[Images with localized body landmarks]

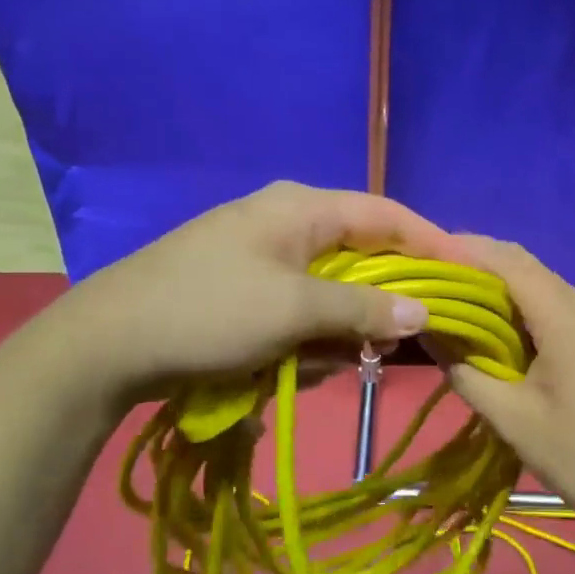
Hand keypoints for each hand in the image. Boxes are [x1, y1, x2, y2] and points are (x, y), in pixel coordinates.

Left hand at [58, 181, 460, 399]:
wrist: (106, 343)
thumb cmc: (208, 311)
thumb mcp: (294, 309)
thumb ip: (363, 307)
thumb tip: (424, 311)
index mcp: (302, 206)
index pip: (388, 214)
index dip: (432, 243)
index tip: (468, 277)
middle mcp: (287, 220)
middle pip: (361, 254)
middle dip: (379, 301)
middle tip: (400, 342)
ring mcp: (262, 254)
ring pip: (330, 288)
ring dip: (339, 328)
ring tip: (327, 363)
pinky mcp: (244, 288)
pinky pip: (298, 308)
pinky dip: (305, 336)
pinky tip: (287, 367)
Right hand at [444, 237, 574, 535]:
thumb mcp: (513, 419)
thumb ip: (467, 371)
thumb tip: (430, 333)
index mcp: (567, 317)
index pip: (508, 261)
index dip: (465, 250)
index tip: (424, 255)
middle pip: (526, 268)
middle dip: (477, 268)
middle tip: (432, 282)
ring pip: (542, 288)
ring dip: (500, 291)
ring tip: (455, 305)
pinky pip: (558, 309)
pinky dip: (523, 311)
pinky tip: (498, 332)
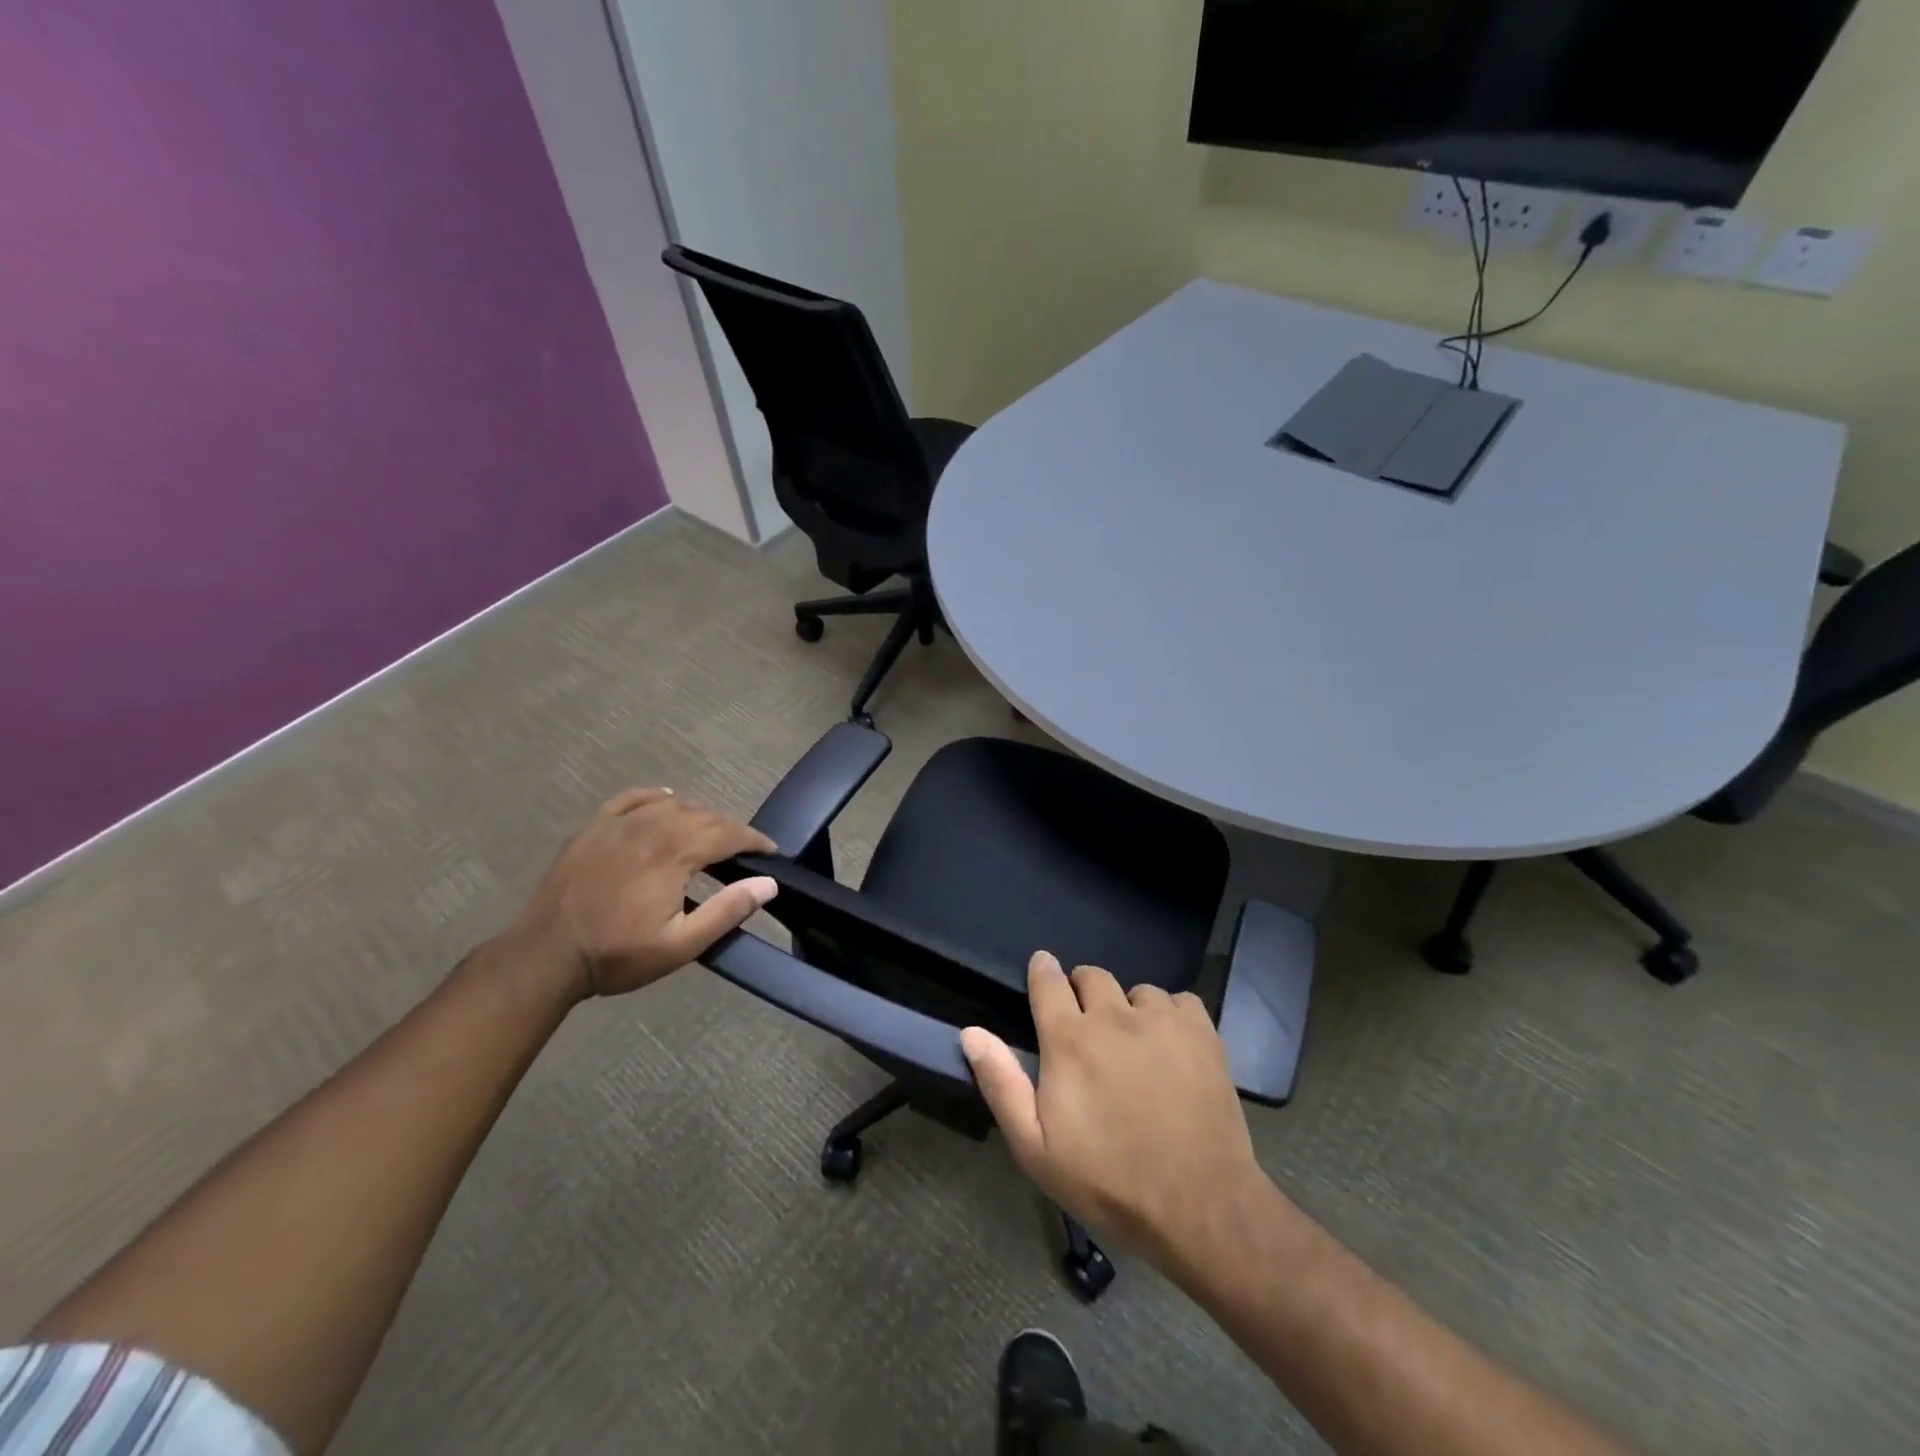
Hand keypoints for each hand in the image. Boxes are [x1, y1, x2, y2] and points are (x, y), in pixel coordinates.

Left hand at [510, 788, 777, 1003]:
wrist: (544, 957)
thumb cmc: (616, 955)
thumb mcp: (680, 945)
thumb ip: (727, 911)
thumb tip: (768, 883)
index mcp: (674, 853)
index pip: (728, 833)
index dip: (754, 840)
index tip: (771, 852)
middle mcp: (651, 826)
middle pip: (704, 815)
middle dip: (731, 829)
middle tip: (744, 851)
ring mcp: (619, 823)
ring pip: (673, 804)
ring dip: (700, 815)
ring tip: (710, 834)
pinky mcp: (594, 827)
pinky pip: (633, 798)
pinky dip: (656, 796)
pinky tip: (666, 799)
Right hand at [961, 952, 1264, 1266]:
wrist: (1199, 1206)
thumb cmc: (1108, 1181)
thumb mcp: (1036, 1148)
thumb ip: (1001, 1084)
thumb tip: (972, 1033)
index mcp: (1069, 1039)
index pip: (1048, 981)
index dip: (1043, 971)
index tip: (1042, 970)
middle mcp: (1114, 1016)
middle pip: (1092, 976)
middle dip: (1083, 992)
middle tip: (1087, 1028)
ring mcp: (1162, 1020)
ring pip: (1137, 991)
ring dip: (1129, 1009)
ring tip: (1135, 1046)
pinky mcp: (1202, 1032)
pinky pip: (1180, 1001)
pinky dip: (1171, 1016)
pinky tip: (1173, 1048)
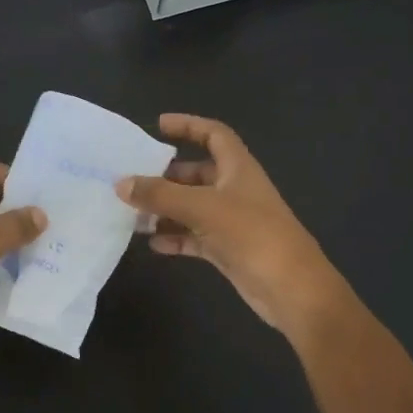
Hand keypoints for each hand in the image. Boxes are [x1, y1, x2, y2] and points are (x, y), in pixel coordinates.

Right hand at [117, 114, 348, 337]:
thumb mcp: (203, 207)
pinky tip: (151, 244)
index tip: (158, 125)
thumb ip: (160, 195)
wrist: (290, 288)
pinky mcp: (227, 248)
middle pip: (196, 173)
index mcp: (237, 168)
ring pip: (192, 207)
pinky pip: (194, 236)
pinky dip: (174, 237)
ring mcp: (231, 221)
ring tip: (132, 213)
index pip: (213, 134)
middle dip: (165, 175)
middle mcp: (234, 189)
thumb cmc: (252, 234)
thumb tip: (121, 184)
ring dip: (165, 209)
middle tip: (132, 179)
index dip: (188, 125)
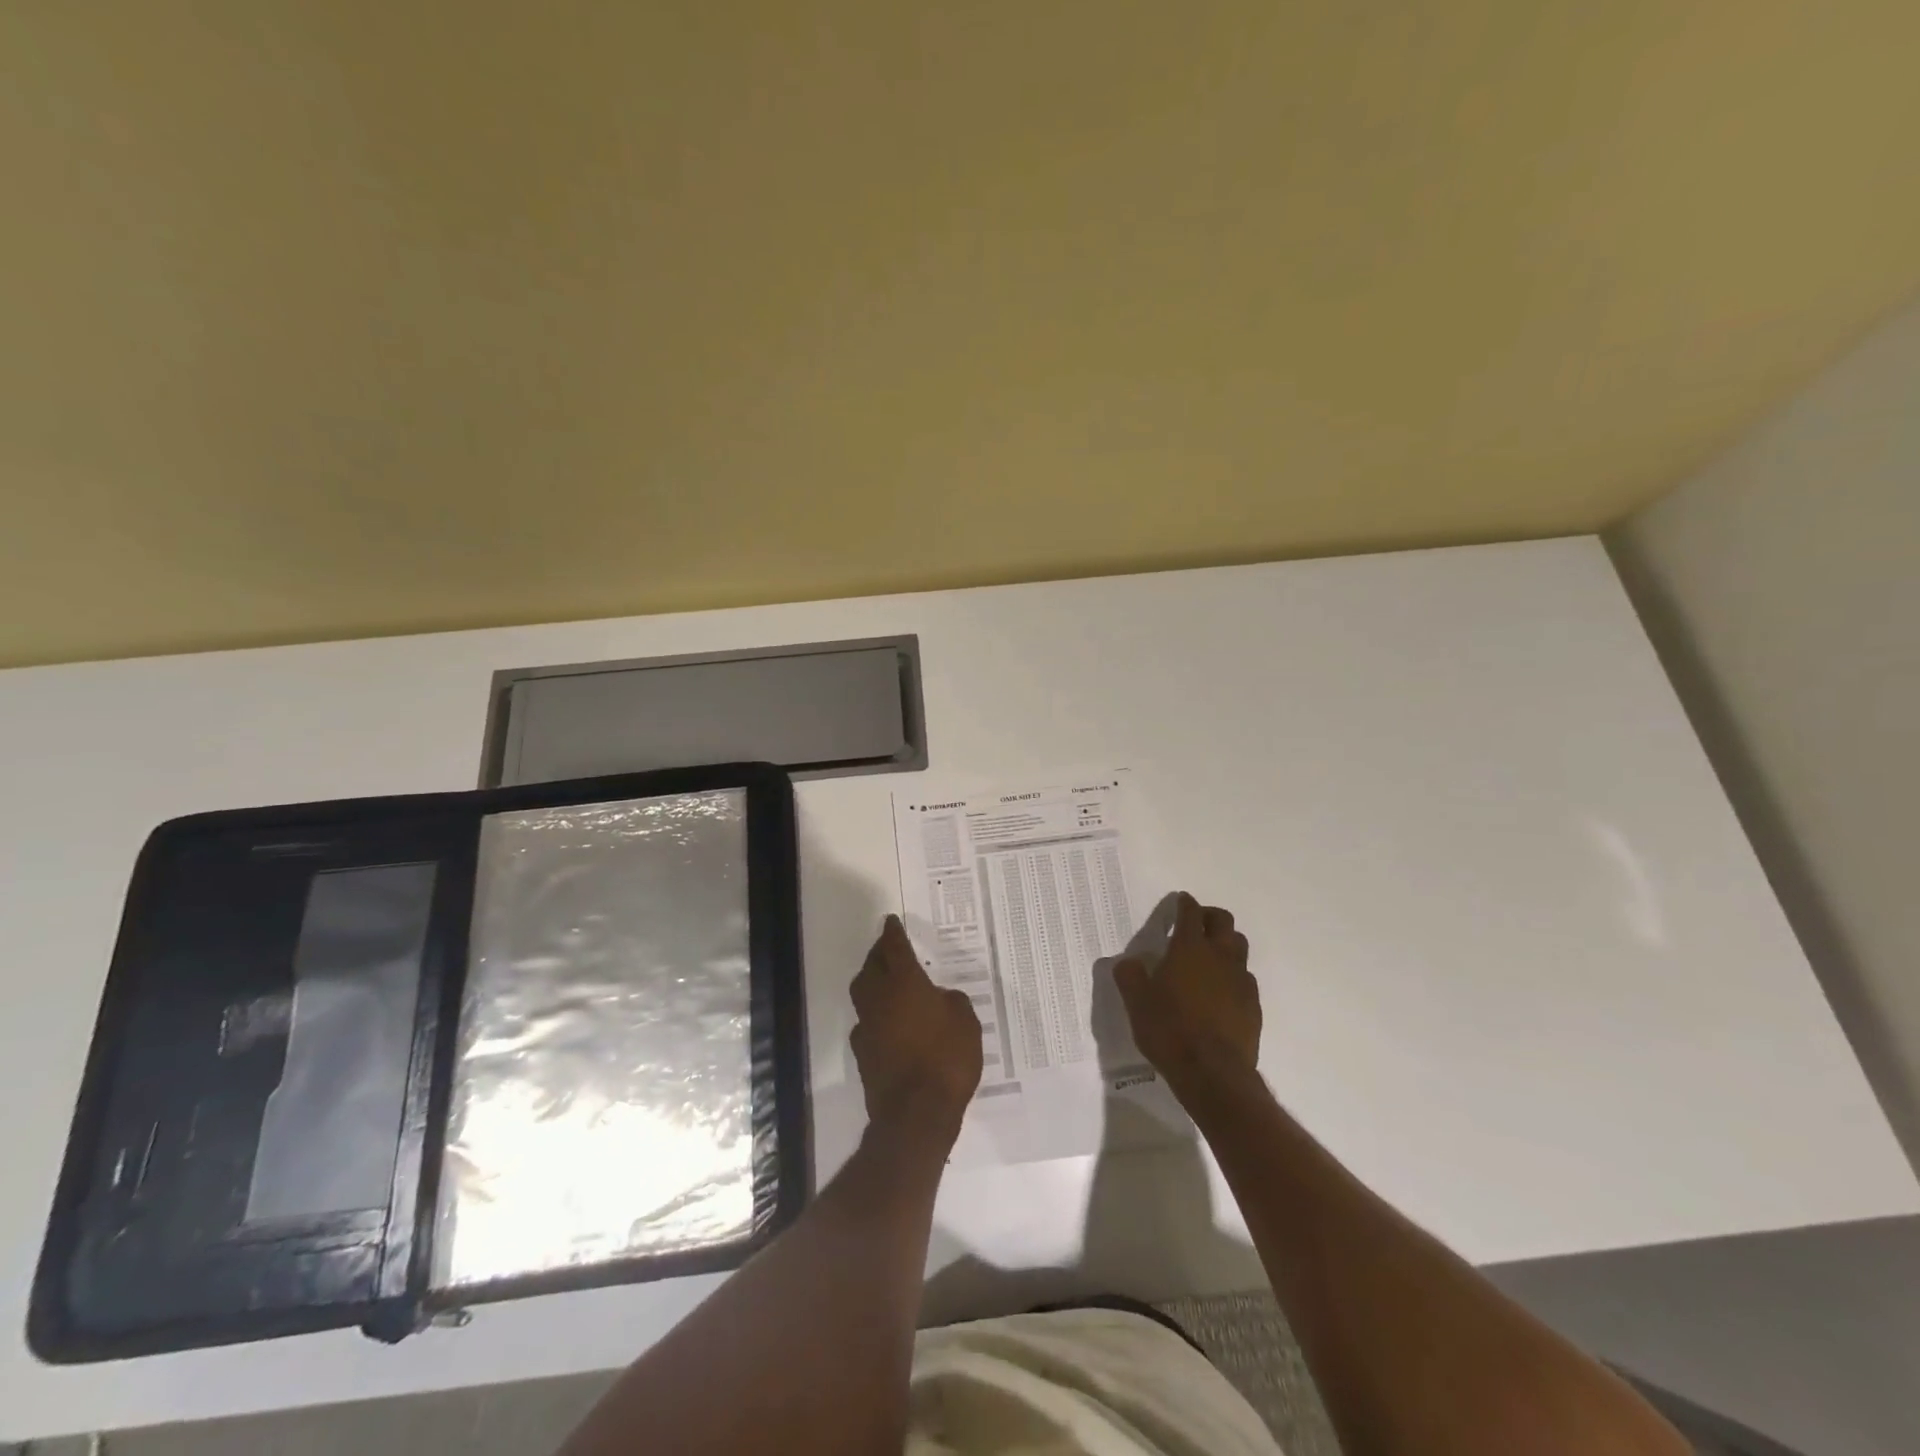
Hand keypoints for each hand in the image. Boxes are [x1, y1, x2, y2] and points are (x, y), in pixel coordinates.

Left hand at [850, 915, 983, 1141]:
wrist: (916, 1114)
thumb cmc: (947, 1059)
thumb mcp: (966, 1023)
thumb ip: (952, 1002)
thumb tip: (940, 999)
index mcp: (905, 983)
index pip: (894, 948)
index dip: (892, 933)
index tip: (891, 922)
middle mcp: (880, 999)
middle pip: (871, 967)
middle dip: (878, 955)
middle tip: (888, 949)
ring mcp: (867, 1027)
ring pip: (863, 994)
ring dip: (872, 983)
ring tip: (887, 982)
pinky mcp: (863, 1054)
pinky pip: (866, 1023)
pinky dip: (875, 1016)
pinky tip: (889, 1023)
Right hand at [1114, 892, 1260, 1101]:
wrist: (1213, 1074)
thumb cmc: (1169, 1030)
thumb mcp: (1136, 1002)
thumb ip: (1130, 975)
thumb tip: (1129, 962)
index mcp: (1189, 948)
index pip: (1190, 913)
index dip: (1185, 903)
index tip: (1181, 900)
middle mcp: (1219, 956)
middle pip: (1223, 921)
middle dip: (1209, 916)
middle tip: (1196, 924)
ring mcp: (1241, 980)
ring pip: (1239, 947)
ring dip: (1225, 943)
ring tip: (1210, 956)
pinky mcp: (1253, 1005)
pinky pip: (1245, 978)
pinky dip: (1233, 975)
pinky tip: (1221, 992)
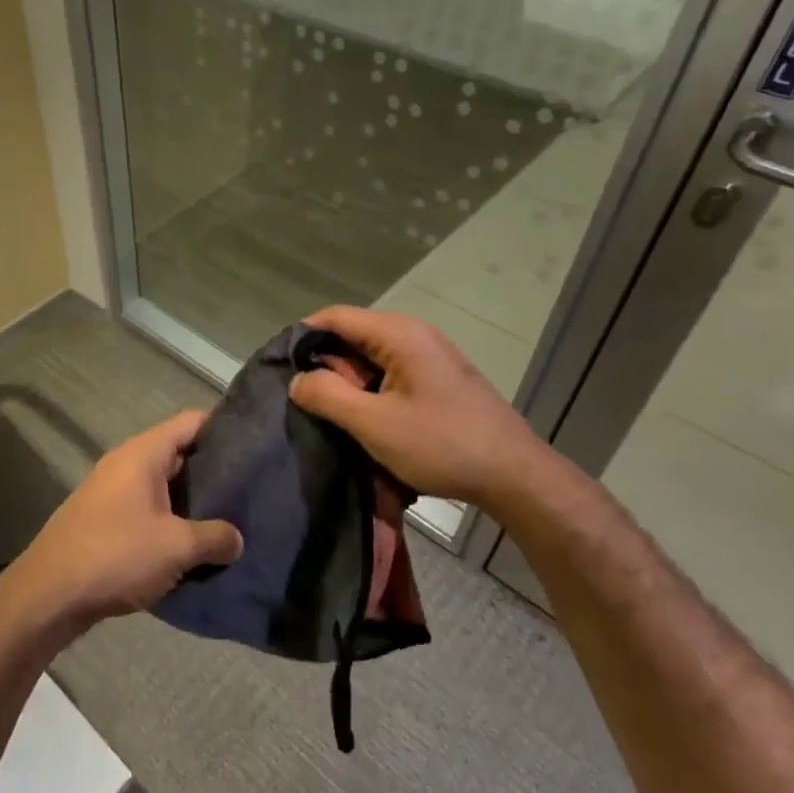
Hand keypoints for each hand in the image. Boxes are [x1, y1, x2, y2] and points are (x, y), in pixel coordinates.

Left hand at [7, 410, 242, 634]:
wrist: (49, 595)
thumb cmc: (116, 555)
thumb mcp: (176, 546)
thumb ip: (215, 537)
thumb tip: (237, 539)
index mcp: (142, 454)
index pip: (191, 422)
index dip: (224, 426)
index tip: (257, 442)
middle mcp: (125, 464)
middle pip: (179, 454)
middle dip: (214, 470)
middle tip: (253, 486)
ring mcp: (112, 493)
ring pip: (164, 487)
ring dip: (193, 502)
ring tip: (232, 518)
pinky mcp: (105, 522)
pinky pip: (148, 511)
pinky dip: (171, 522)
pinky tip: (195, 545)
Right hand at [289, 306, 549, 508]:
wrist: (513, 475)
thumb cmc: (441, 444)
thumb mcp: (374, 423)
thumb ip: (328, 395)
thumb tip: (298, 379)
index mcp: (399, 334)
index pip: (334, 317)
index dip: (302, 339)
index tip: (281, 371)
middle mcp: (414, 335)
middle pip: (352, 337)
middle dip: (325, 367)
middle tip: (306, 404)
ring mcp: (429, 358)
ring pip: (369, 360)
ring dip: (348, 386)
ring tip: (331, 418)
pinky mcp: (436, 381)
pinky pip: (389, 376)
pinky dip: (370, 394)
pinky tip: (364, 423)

__Required work__: Copy nothing but the lines above from the one with "thumb ip: (160, 195)" to the one with "middle tip: (1196, 924)", inclusive, word for word. Leave every picture out.

__Written solution__:
thumb ip: (160, 195)
wrist: (290, 288)
pinky mcp: (227, 248)
middle pip: (196, 173)
index mcp: (237, 168)
ring pip: (192, 207)
pinky pip: (194, 236)
pinky dip: (174, 237)
ring mcp: (231, 221)
ring tip: (132, 213)
index pip: (213, 134)
middle dip: (165, 175)
middle mcp: (234, 189)
thumb cmc: (252, 234)
thumb tip: (121, 184)
ring dip: (165, 209)
middle tip: (132, 179)
index dip: (188, 125)
Hand keypoints for each hand in the image. Boxes are [x1, y1, x2, y2] and points are (x, y), in pixel coordinates.

Left hand at [850, 915, 983, 1141]:
wrist: (916, 1114)
thumb cmc: (947, 1059)
thumb mcp: (966, 1023)
thumb ip: (952, 1002)
thumb tip: (940, 999)
index mcp: (905, 983)
index pip: (894, 948)
index dip: (892, 933)
index tip: (891, 922)
middle mcp: (880, 999)
middle pip: (871, 967)
middle dip: (878, 955)
middle tip: (888, 949)
ring mcp: (867, 1027)
ring pip: (863, 994)
ring dip: (872, 983)
ring tip: (887, 982)
pinky mcp: (863, 1054)
pinky pip: (866, 1023)
pinky dip: (875, 1016)
pinky tip: (889, 1023)
Right hand at [1114, 892, 1260, 1101]:
wrist: (1213, 1074)
thumb cmc: (1169, 1030)
thumb mcp: (1136, 1002)
thumb ip: (1130, 975)
thumb tip: (1129, 962)
index mcp: (1189, 948)
index pip: (1190, 913)
index dip: (1185, 903)
index tip: (1181, 900)
middle mcp: (1219, 956)
middle pip: (1223, 921)
middle dip: (1209, 916)
middle tip: (1196, 924)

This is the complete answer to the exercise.